Lá, ele se tornou o primeiro presidente da FREE, ou Fight Repression of Erotic Expression [Lute contra a Repressão da Expressão Erótica, em tradução livre], que foi uma das primeiras organizações universitárias pelos direitos dos homossexuais. O grupo lutou para realizar bailes para gays e lésbicas no campus e forçou as empresas que recrutavam alunos a prometerem não discriminar na contratação.

McConnell se juntou a ele e a universidade lhe prometeu um cargo nas bibliotecas da Universidade de Minnesota.

Ao fazer uma pesquisa em seu primeiro ano da faculdade de direito, Baker descobriu que a lei de casamento do Estado naquela época não mencionava gênero. Então, em 18 de maio de 1970, vestindo camisas brancas e gravatas combinando, os homens entraram no tribunal do condado de Hennepin, solicitaram uma habilitação de casamento e pagaram a taxa de US$ 10. Eles tinham avisado aos jornalistas e viraram notícia no país.

Mas os oficiais do condado se recusaram a providenciar o documento.

Quando eles apresentaram sua reclamação à Suprema Corte de Minnesota, um dos juízes virou a cadeira para trás em sinal de desprezo. O tribunal declarou: "A instituição do casamento enquanto uma união entre homem e mulher, envolvendo exclusivamente a procriação e a criação dos filhos dentro de uma família, é tão antiga quanto o Livro do Gênesis”.

Com a ajuda da União pelas Liberdades Civis de Minnesota, os homens apelaram para a Suprema Corte dos EUA, no caso Baker versus Nelson. Em resposta às reivindicações de direitos civis e privacidade, o condado de Hennepin argumentou que as leis do casamento pertenciam ao domínio dos Estados.

Em 10 de outubro de 1972, o tribunal emitiu uma declaração de uma linha negando o apelo “por falta de uma questão federal relevante”.

Mais de quatro décadas depois, em 2014, um tribunal federal de apelações citou Baker versus Nelson como um precedente ainda em vigor, determinando que os tribunais federais devem se submeter aos Estados no que diz respeito ao casamento homossexual. Outros tribunais discordaram. Então, em uma reviravolta histórica, a derrota do casal em 1972 ajudou a criar a divisão no circuito judicial norte-americano que levou a Suprema Corte a ouvir a questão nesta primavera.

Em 1970, após a divulgação do pedido de habilitação de casamento do casal, os membros do conselho da Universidade de Minnesota rescindiram a oferta de trabalho de McConnell.

Arrasado, ele entrou com um processo em um tribunal federal, mas acabou perdendo; o tribunal de apelações advertiu-o por tentar “impingir a seu empregador a aprovação tácita deste conceito socialmente repugnante”.

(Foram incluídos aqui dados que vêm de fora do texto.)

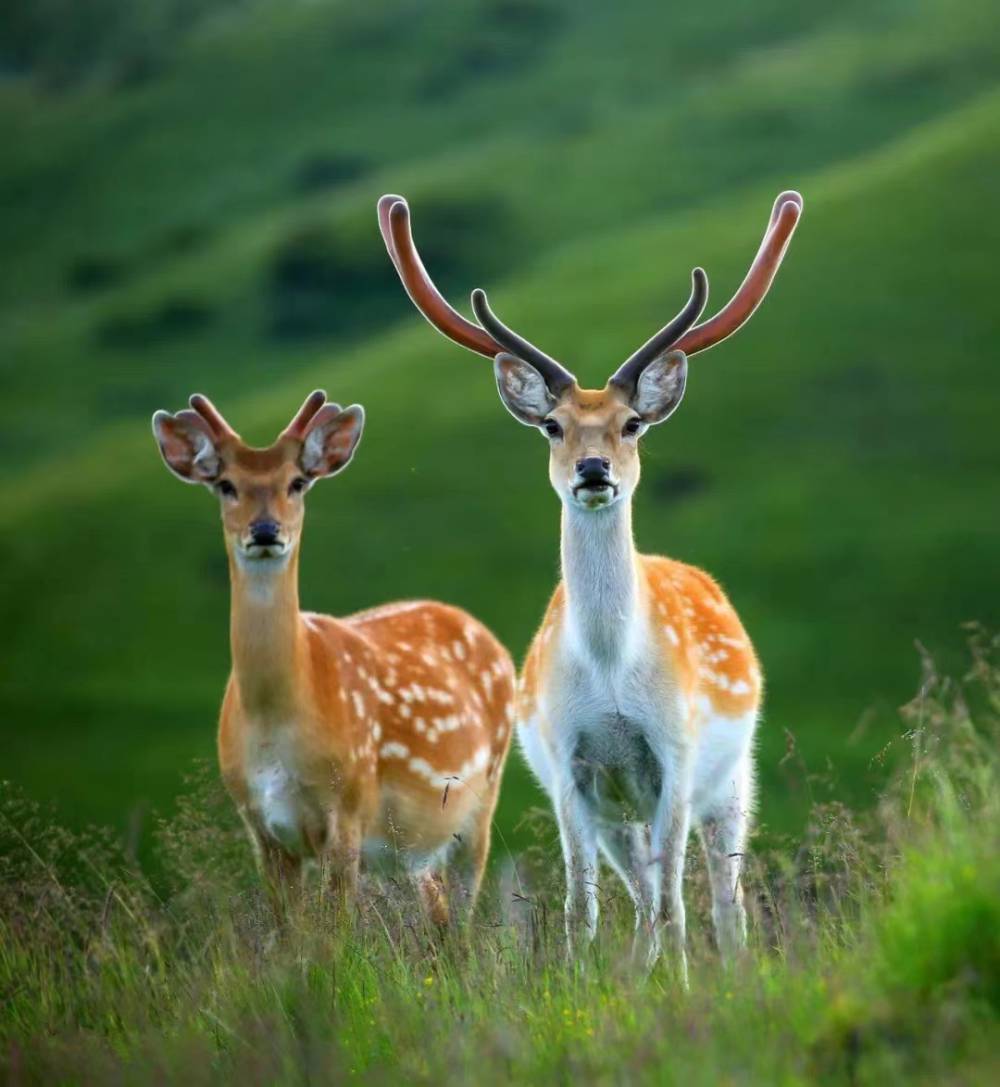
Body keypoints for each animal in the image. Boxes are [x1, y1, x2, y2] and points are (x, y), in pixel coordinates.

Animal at [152, 391, 519, 926]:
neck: (275, 727)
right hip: (415, 846)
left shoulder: (347, 808)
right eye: (226, 485)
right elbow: (291, 933)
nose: (266, 530)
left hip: (480, 799)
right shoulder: (259, 825)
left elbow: (335, 933)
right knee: (438, 914)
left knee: (465, 912)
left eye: (296, 482)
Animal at [376, 189, 804, 978]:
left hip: (732, 778)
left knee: (717, 899)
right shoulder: (568, 766)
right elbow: (583, 908)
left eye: (632, 423)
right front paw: (581, 982)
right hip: (616, 813)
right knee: (639, 893)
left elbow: (673, 903)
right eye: (552, 425)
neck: (611, 674)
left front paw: (682, 988)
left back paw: (725, 970)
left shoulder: (674, 753)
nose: (594, 469)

McConnell colocou toda sua energia na criação de um dos primeiros centros comunitários gays do país, e o casal sobrevivia com US$ 75 por mês de benefícios para veteranos do Exército.

Baker, enquanto isso, tinha descoberto um jeito de eles se casarem. Primeiro, McConnell adotou-o oficialmente, o que lhes deu direito a herança e outras proteções legais. Ao mesmo tempo, Baker mudou seu nome para Pat Lyn McConnell, que serve para os dois gêneros, embora continuasse atendendo por Jack Baker em público.

Eles foram para a casa de amigos no condado de Blue Earth, a sudoeste, onde McConnell solicitou e recebeu uma habilitação de casamento de um funcionário desavisado, que não sabia nada sobre a adoção legal. Eles se casaram em 3 de setembro de 1971, em Minneapolis.

Quando soube da habilitação de casamento do casal pelo noticiário, o advogado do condado de Blue Earth declarou-a sem validade, mas não foi ao tribunal para rescindi-la. Mais tarde, a Receita Federal norte-americana recusou a declaração de renda conjunta do casal, dizendo que isso só poderia ser feito por um homem e uma mulher.

Baker não sente remorso por seus métodos. "Nós fomos mais espertos", disse ele. "É isso que os advogados fazem: fazem a lei funcionar para eles."

Os homens tinham a esperança de que a decisão deste ano da Suprema Corte, que deve sair no final de junho, resolvesse as coisas.

Mas, no ano passado, descobriram que a certidão de casamento que apresentaram ao condado de Blue Earth em 1971, assinada pelo pastor e testemunhas, nunca foi oficialmente registrada. Funcionários do condado disseram que não farão isso agora, porque os casamentos entre pessoas de mesmo sexo realizados no Estado antes de 2013 eram inválidos.

"Pretendemos buscar reparação na Justiça", disse Baker.